**Belge bölümü**
----------------------------------------

2. Dava açılmadan önce dava konusu işçilik alacaklarıyla ilgili arabulucuya başvurulmuş, sürecin anlaşamama ile sonuçlanması üzerine 26.02.2020 tarihli son tutanak dava dilekçesine eklenerek 12.03.2020 tarihinde dava açılmıştır. Bununla birlikte hükme esas alınan ve davacının ıslahına dayanak oluşturan bilirkişi raporundaki dava konusu alacaklara ilişkin hesaplamalar dava tarihi nazara alınarak yapılmıştır. Arabuluculuk faaliyeti ise tarafların anlaşamadığına ilişkin düzenlenen son tutanak tarihinden önce muaccel olan alacaklar için gerçekleştirilmiştir. Arabuluculuk son tutanak tarihinden sonra ihtilaf konusu olan ve son tutanak tarihi ile hesaplamaya esas alınan dava tarihi arasında kalan talep dönemi için arabuluculuk dava şartının yerine getirilmediği dikkate alındığında, bu dönem yönünden davanın dava şartı yokluğu sebebiyle usulden reddine karar verilmesi gerekirken yazılı şekilde hüküm kurulması hatalı olup bozmayı gerektirmiştir.

----------------------------------------

**Liste**

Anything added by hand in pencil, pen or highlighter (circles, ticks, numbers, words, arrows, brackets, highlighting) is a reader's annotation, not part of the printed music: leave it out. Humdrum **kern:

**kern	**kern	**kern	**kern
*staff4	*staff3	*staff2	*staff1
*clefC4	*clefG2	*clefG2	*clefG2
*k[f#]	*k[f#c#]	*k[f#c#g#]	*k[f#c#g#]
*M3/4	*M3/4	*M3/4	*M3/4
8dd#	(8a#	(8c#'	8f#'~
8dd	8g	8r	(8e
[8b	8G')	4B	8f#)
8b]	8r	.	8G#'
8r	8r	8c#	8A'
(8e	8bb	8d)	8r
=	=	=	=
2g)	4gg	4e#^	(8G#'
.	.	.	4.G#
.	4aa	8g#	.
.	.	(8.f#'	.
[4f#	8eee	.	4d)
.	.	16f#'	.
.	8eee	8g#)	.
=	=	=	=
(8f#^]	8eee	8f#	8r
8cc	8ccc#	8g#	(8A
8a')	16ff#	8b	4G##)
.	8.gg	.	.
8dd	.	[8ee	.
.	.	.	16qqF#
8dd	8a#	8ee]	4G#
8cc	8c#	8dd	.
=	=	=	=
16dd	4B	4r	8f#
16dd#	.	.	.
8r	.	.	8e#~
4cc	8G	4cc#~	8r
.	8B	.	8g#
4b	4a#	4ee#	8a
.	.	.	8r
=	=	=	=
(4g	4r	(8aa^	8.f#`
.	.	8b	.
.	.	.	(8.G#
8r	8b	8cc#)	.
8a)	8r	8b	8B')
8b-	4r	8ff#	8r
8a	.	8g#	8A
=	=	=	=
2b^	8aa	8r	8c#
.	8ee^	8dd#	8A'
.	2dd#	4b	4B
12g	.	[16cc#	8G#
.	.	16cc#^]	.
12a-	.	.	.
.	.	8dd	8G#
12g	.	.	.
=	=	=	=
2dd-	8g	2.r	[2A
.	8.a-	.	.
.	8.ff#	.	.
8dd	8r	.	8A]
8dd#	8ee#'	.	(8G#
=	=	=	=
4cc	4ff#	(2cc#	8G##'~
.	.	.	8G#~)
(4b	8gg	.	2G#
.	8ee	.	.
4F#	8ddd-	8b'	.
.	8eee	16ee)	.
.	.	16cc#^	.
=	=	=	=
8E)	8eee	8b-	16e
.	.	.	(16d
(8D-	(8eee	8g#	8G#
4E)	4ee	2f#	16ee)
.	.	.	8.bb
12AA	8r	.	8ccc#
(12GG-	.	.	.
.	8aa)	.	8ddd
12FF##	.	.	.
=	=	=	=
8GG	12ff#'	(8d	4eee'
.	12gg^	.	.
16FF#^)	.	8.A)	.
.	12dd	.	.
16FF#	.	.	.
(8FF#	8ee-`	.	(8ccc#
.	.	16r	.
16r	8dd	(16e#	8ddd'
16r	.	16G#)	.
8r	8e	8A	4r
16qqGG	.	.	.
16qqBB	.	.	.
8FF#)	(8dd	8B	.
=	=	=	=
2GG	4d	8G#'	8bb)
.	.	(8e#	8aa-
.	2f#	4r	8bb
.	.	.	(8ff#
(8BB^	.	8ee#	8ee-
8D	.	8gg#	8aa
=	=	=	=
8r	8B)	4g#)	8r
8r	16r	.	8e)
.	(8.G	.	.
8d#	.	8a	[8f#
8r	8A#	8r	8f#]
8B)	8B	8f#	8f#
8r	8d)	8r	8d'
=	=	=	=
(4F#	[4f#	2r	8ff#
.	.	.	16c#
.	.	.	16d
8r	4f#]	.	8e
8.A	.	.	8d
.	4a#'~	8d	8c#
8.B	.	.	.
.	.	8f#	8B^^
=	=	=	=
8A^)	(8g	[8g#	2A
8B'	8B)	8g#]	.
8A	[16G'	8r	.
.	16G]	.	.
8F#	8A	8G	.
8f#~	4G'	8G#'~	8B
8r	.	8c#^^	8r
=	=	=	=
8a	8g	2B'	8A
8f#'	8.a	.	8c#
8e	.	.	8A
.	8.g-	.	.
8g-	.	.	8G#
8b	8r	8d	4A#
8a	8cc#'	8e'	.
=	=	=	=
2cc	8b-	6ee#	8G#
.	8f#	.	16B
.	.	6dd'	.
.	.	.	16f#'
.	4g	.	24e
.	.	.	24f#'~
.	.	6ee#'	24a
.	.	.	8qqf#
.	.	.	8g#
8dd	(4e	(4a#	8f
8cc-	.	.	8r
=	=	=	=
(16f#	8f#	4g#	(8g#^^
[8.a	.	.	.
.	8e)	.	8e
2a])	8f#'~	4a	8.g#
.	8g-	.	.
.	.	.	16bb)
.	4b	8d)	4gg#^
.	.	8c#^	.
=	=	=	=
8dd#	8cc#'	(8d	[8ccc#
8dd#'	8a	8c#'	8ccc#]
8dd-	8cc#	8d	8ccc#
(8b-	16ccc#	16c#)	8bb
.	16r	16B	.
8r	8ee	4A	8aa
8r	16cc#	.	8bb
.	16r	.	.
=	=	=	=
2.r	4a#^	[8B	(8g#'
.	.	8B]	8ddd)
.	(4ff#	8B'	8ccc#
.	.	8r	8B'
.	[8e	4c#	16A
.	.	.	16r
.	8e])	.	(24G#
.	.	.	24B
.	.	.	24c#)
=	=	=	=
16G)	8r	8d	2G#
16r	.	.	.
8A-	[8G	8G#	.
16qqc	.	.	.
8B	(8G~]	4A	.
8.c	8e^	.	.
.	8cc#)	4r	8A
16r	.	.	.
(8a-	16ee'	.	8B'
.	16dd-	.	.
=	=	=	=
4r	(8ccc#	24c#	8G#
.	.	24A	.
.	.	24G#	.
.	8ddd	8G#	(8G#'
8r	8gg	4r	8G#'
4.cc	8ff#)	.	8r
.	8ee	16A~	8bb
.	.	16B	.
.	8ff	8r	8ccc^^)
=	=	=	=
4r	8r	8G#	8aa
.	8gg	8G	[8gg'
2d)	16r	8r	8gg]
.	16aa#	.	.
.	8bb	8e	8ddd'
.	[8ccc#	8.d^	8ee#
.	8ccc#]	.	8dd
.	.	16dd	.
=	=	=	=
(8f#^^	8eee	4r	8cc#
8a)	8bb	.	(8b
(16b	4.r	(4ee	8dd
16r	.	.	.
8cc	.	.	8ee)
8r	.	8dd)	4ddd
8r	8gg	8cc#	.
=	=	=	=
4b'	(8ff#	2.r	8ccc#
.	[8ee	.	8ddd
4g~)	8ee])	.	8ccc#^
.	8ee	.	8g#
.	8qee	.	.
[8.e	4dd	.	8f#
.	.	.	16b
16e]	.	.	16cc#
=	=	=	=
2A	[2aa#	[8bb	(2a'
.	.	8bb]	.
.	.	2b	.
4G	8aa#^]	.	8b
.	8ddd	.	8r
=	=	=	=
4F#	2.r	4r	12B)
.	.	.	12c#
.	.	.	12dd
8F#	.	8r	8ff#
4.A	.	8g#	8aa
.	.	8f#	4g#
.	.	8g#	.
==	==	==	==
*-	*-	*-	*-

----------------------------------------

**Yapılacak görev**
Belge bölümüne göre dava hangi tarihte açılmıştır?

**Nihai cevap**
Dava 12.03.2020 tarihinde açılmıştır.